The European Parliament on Tuesday voted in favour of the EU telecoms reform package that will bring about an end to all roaming charges by mid-2017 and enshrine net neutrality rules into law.
The European Commission, the EU Council and the European Parliament reached a preliminary deal on both issues in June.
The final approval of the parliament, which came without any amendments being accepted, means that telecoms operators will be subject to stringent caps on roaming charges within the EU from 30 April next year. They will b permitted to charge €0.05 per minute for outgoing voice calls, €0.02 for SMS and €0.05 per megabyte of data on top of the price a customer would pay at home.
A complete ban on all roaming surcharges will come into effect on 15 June 2017.
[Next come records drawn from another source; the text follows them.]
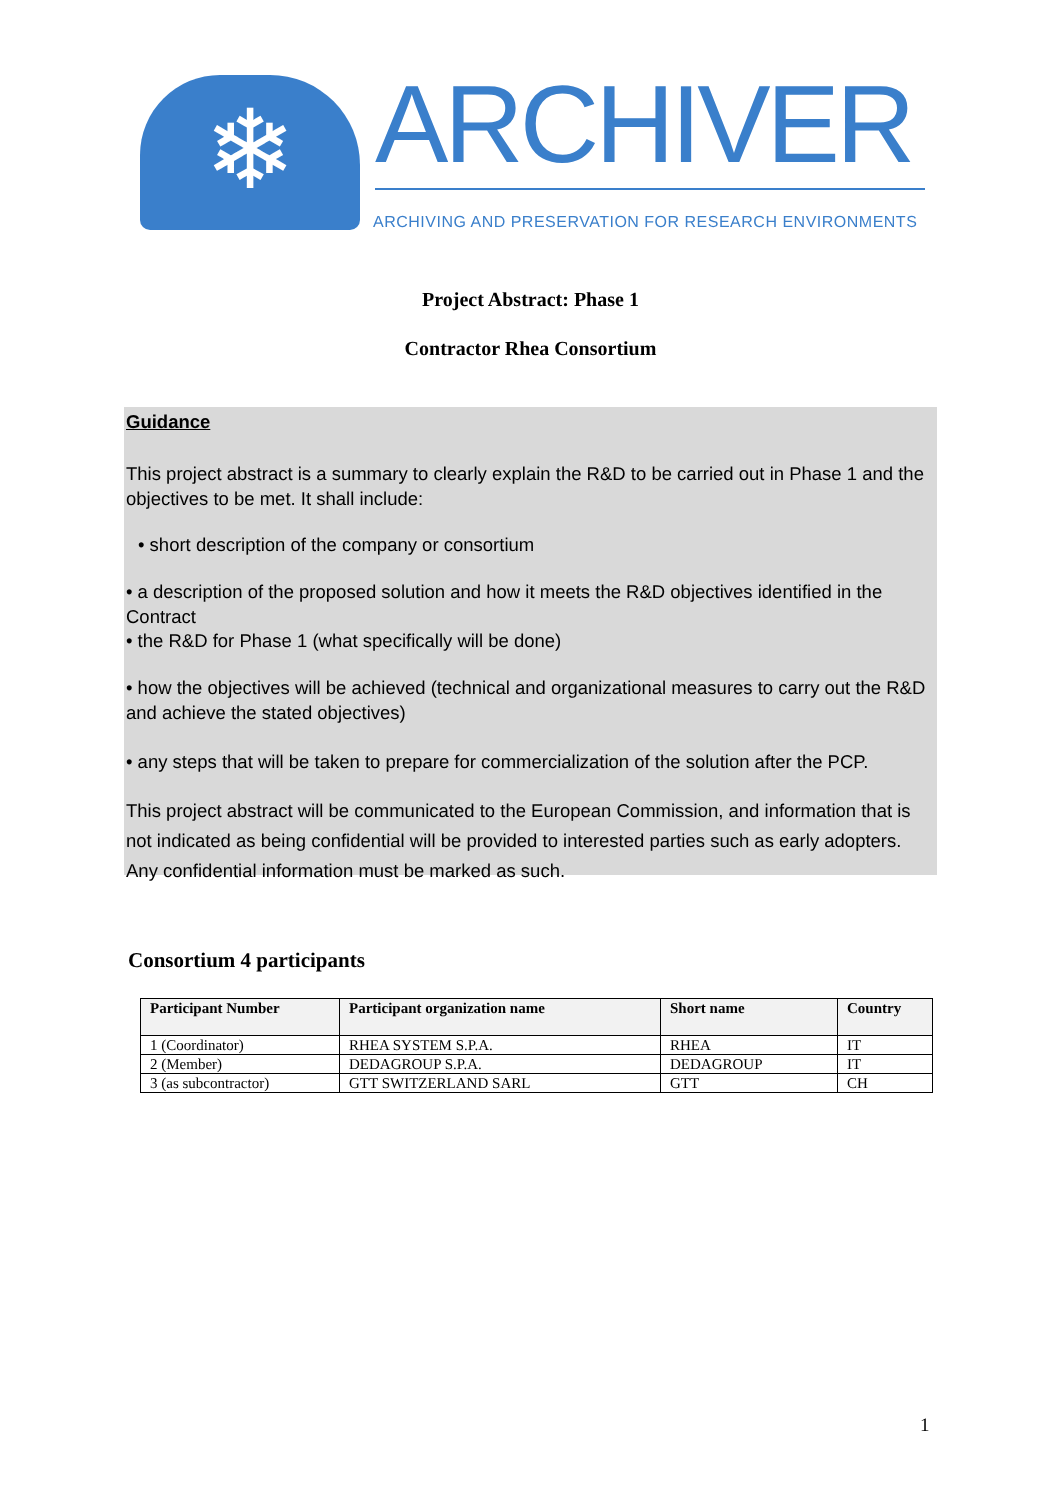❄ ARCHIVER
ARCHIVING AND PRESERVATION FOR RESEARCH ENVIRONMENTS
Project Abstract: Phase 1
Contractor Rhea Consortium
Guidance
This project abstract is a summary to clearly explain the R&D to be carried out in Phase 1 and the objectives to be met. It shall include:
• short description of the company or consortium
• a description of the proposed solution and how it meets the R&D objectives identified in the Contract
• the R&D for Phase 1 (what specifically will be done)
• how the objectives will be achieved (technical and organizational measures to carry out the R&D and achieve the stated objectives)
• any steps that will be taken to prepare for commercialization of the solution after the PCP.
This project abstract will be communicated to the European Commission, and information that is not indicated as being confidential will be provided to interested parties such as early adopters. Any confidential information must be marked as such.
Consortium 4 participants
| Participant Number | Participant organization name | Short name | Country |
| --- | --- | --- | --- |
| 1 (Coordinator) | RHEA SYSTEM S.P.A. | RHEA | IT |
| 2 (Member) | DEDAGROUP S.P.A. | DEDAGROUP | IT |
| 3 (as subcontractor) | GTT SWITZERLAND SARL | GTT | CH |
1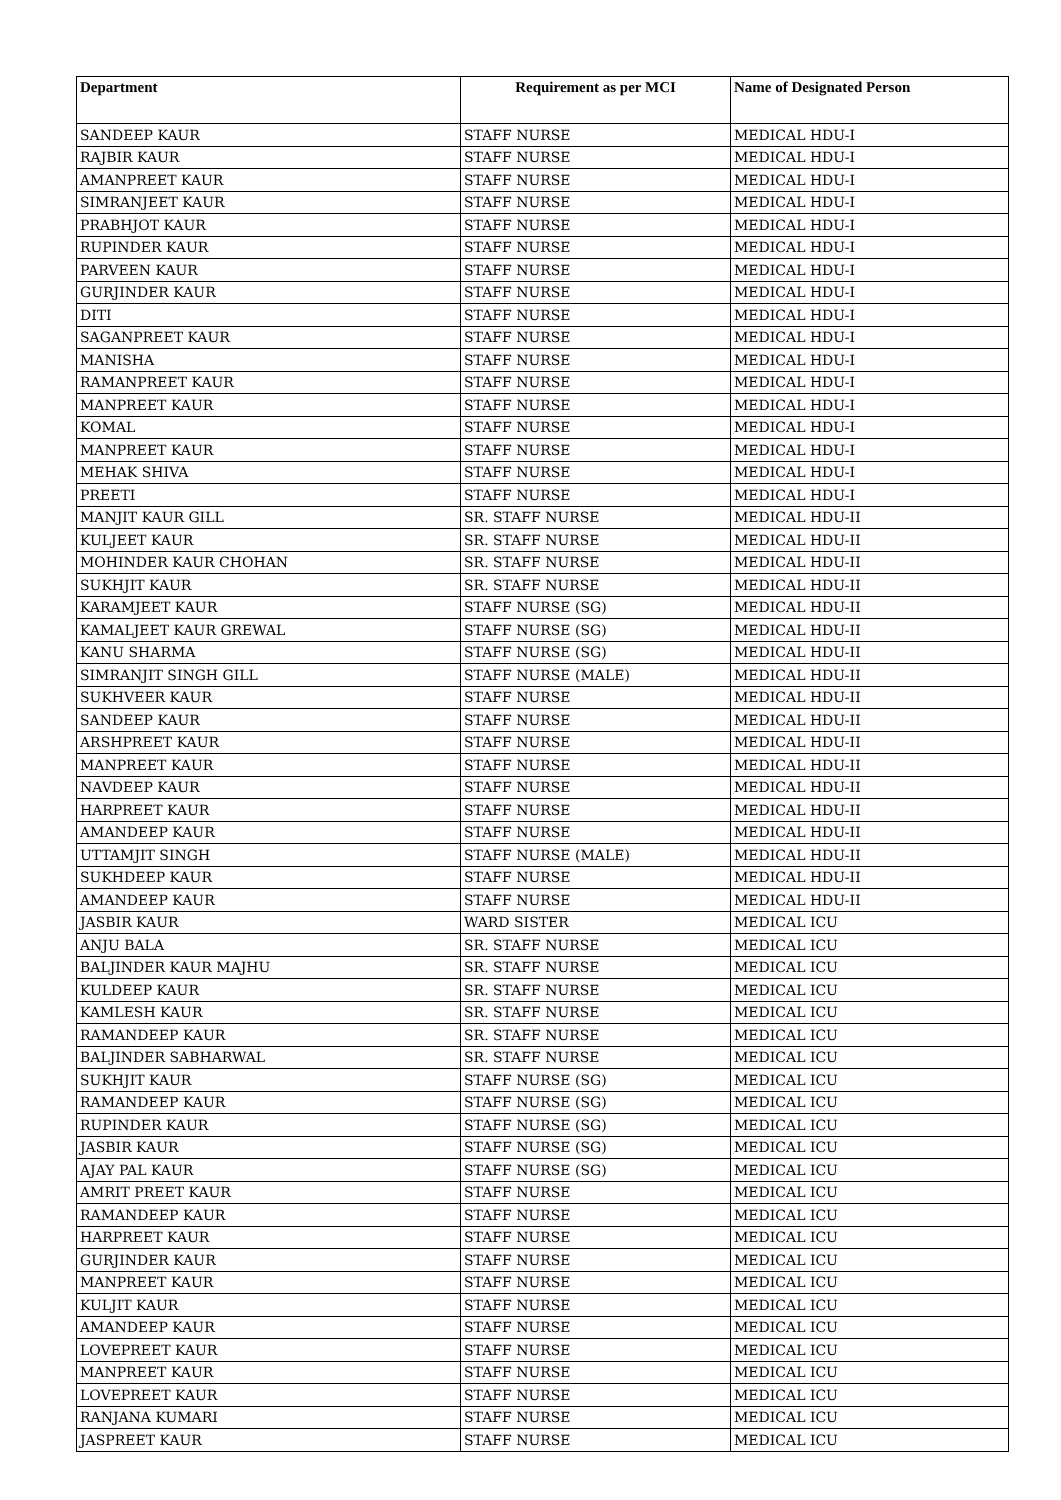| Department | Requirement as per MCI | Name of Designated Person |
| --- | --- | --- |
| SANDEEP KAUR | STAFF NURSE | MEDICAL HDU-I |
| RAJBIR KAUR | STAFF NURSE | MEDICAL HDU-I |
| AMANPREET KAUR | STAFF NURSE | MEDICAL HDU-I |
| SIMRANJEET KAUR | STAFF NURSE | MEDICAL HDU-I |
| PRABHJOT KAUR | STAFF NURSE | MEDICAL HDU-I |
| RUPINDER KAUR | STAFF NURSE | MEDICAL HDU-I |
| PARVEEN KAUR | STAFF NURSE | MEDICAL HDU-I |
| GURJINDER KAUR | STAFF NURSE | MEDICAL HDU-I |
| DITI | STAFF NURSE | MEDICAL HDU-I |
| SAGANPREET KAUR | STAFF NURSE | MEDICAL HDU-I |
| MANISHA | STAFF NURSE | MEDICAL HDU-I |
| RAMANPREET KAUR | STAFF NURSE | MEDICAL HDU-I |
| MANPREET KAUR | STAFF NURSE | MEDICAL HDU-I |
| KOMAL | STAFF NURSE | MEDICAL HDU-I |
| MANPREET KAUR | STAFF NURSE | MEDICAL HDU-I |
| MEHAK SHIVA | STAFF NURSE | MEDICAL HDU-I |
| PREETI | STAFF NURSE | MEDICAL HDU-I |
| MANJIT KAUR GILL | SR. STAFF NURSE | MEDICAL HDU-II |
| KULJEET KAUR | SR. STAFF NURSE | MEDICAL HDU-II |
| MOHINDER KAUR CHOHAN | SR. STAFF NURSE | MEDICAL HDU-II |
| SUKHJIT KAUR | SR. STAFF NURSE | MEDICAL HDU-II |
| KARAMJEET KAUR | STAFF NURSE (SG) | MEDICAL HDU-II |
| KAMALJEET KAUR GREWAL | STAFF NURSE (SG) | MEDICAL HDU-II |
| KANU SHARMA | STAFF NURSE (SG) | MEDICAL HDU-II |
| SIMRANJIT SINGH GILL | STAFF NURSE (MALE) | MEDICAL HDU-II |
| SUKHVEER KAUR | STAFF NURSE | MEDICAL HDU-II |
| SANDEEP KAUR | STAFF NURSE | MEDICAL HDU-II |
| ARSHPREET KAUR | STAFF NURSE | MEDICAL HDU-II |
| MANPREET KAUR | STAFF NURSE | MEDICAL HDU-II |
| NAVDEEP KAUR | STAFF NURSE | MEDICAL HDU-II |
| HARPREET KAUR | STAFF NURSE | MEDICAL HDU-II |
| AMANDEEP KAUR | STAFF NURSE | MEDICAL HDU-II |
| UTTAMJIT SINGH | STAFF NURSE (MALE) | MEDICAL HDU-II |
| SUKHDEEP KAUR | STAFF NURSE | MEDICAL HDU-II |
| AMANDEEP KAUR | STAFF NURSE | MEDICAL HDU-II |
| JASBIR KAUR | WARD SISTER | MEDICAL ICU |
| ANJU BALA | SR. STAFF NURSE | MEDICAL ICU |
| BALJINDER KAUR MAJHU | SR. STAFF NURSE | MEDICAL ICU |
| KULDEEP KAUR | SR. STAFF NURSE | MEDICAL ICU |
| KAMLESH KAUR | SR. STAFF NURSE | MEDICAL ICU |
| RAMANDEEP KAUR | SR. STAFF NURSE | MEDICAL ICU |
| BALJINDER SABHARWAL | SR. STAFF NURSE | MEDICAL ICU |
| SUKHJIT KAUR | STAFF NURSE (SG) | MEDICAL ICU |
| RAMANDEEP KAUR | STAFF NURSE (SG) | MEDICAL ICU |
| RUPINDER KAUR | STAFF NURSE (SG) | MEDICAL ICU |
| JASBIR KAUR | STAFF NURSE (SG) | MEDICAL ICU |
| AJAY PAL KAUR | STAFF NURSE (SG) | MEDICAL ICU |
| AMRIT PREET KAUR | STAFF NURSE | MEDICAL ICU |
| RAMANDEEP KAUR | STAFF NURSE | MEDICAL ICU |
| HARPREET KAUR | STAFF NURSE | MEDICAL ICU |
| GURJINDER KAUR | STAFF NURSE | MEDICAL ICU |
| MANPREET KAUR | STAFF NURSE | MEDICAL ICU |
| KULJIT KAUR | STAFF NURSE | MEDICAL ICU |
| AMANDEEP KAUR | STAFF NURSE | MEDICAL ICU |
| LOVEPREET KAUR | STAFF NURSE | MEDICAL ICU |
| MANPREET KAUR | STAFF NURSE | MEDICAL ICU |
| LOVEPREET KAUR | STAFF NURSE | MEDICAL ICU |
| RANJANA KUMARI | STAFF NURSE | MEDICAL ICU |
| JASPREET KAUR | STAFF NURSE | MEDICAL ICU |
The new legislation also requires network operators to treat all Internet traffic equally, without selectively blocking access to any content or slowing delivery. However, it leaves the way open for them to slow traffic to prevent network congestion, for example, provided any traffic management measures are "transparent, non-discriminatory and proportionate", and do not last for any longer than necessary.
Operators will also be able to offer quality-based services, but only if they do not impact on the quality of the open Internet.
"Thanks to this agreement, Europe will also become the only region in [the] world which legally guarantees open Internet and net neutrality," said Spanish MEP Pilar del Castillo.
"The principle of net neutrality will be applied directly in the 28 member states," she said. "It also ensures that we will not have a two-speed Internet."